Is there is any difference in writing html and css for mobile from web??
The way HTML and CSS is interpreted is completely in the realm of the web browser. Standards have been established, and most major browsers attempt to adhere to these standards these days.
As long as the mobile platform has a browser that implements CSS and HTML in a standard way, then no, there's no difference in writing HTML and CSS for a mobile device.
How you want your web page to look on such a device might be completely different however, and you might need to write a second set of HTML/CSS to present the same data to a mobile browser.
If you enjoyed (sarcasm) the diversity of web browsers, you're going to love mobile phones, browsers and carriers.
PPK got paid by Verizon Germany to do some tests so he got to play with the whole set of phones sold by the carrier and it gave theses posts and tables.
Just horrible.
Yes. There's a difference in CSS for each different browser you're targeting!
It really depends a lot on how modern the mobile devices are, or at least the ones that you are supporting. iPhone, for example, behaves nearly identically to desktop Safari (except the notable absence of Flash). But middle-of-the-line phones from 3+ years ago barely support text-only browsing.
As others have mentioned, the level of CSS support among mobile devices varies even more than on the desktop. What others have not mentioned, however, is a fairly major annoyance that mobile developers need to be aware of: dual CSS media types.

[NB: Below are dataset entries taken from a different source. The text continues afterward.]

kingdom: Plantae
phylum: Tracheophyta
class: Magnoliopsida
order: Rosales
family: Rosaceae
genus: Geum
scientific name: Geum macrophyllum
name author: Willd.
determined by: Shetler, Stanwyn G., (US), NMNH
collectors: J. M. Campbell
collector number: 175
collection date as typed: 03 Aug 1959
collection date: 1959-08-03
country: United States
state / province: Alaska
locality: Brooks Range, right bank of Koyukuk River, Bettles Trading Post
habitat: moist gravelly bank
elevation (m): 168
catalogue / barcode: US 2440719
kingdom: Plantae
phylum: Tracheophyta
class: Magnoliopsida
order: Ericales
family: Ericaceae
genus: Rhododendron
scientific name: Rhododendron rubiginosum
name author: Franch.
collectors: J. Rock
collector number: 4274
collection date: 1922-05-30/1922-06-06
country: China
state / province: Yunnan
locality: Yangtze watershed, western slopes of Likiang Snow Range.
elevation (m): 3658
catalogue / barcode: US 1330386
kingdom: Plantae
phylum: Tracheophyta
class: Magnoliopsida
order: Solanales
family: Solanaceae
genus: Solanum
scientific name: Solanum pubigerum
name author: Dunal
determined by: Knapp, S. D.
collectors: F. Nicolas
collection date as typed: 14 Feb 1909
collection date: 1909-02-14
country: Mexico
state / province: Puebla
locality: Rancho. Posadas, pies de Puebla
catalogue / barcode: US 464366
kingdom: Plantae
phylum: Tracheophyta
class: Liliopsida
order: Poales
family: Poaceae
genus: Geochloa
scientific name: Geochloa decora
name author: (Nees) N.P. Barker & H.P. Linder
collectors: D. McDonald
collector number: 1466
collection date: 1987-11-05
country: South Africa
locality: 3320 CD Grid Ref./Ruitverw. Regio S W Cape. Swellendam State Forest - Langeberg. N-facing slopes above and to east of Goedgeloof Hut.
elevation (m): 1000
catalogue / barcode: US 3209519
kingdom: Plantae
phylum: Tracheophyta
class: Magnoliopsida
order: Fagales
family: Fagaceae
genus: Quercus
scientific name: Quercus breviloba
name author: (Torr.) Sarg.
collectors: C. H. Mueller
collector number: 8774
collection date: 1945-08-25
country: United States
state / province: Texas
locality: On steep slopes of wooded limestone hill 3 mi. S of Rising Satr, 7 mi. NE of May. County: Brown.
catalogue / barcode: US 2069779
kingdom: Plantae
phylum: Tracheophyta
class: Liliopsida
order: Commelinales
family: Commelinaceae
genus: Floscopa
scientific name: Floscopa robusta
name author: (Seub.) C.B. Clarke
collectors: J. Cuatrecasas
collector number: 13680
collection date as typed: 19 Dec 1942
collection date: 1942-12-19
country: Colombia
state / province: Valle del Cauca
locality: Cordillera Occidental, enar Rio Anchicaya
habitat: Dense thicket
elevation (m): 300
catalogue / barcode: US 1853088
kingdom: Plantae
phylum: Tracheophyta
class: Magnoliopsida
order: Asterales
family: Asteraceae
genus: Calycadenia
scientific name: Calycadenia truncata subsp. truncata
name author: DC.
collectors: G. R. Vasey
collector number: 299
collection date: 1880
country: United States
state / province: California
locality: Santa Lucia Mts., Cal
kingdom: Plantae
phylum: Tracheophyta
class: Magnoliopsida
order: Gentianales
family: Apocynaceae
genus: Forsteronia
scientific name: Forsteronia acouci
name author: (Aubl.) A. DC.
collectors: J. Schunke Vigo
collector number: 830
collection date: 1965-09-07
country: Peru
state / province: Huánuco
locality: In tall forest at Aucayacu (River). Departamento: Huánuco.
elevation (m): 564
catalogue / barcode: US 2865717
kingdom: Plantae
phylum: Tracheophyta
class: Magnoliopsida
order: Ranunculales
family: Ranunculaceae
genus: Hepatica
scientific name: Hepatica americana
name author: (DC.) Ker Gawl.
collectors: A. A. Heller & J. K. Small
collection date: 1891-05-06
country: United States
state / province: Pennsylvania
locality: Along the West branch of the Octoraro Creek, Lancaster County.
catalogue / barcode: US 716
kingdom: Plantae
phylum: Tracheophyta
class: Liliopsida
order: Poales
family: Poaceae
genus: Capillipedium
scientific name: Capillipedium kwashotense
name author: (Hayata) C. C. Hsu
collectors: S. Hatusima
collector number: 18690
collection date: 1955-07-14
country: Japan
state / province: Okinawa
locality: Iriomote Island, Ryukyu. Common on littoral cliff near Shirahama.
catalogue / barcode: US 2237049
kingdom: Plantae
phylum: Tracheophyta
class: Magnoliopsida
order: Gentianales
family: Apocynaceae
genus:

Some (many?) mobile browsers advertise acceptance of both screen and handheld media types. This means that serving a handheld stylesheet is not enough, because the device will also apply the rules from the screen stylesheet.
To overcome this, it is sometimes sufficient to explicitly set rules in your handheld stylesheet for things you would have otherwise omitted. In some cases, it may be necessary to flag certain rules as important.
Other than that, stick to single column layout, go easy on the images, and everything should be fine. And I hope you're not relying on JavaScript, because some mobile browsers don't support it.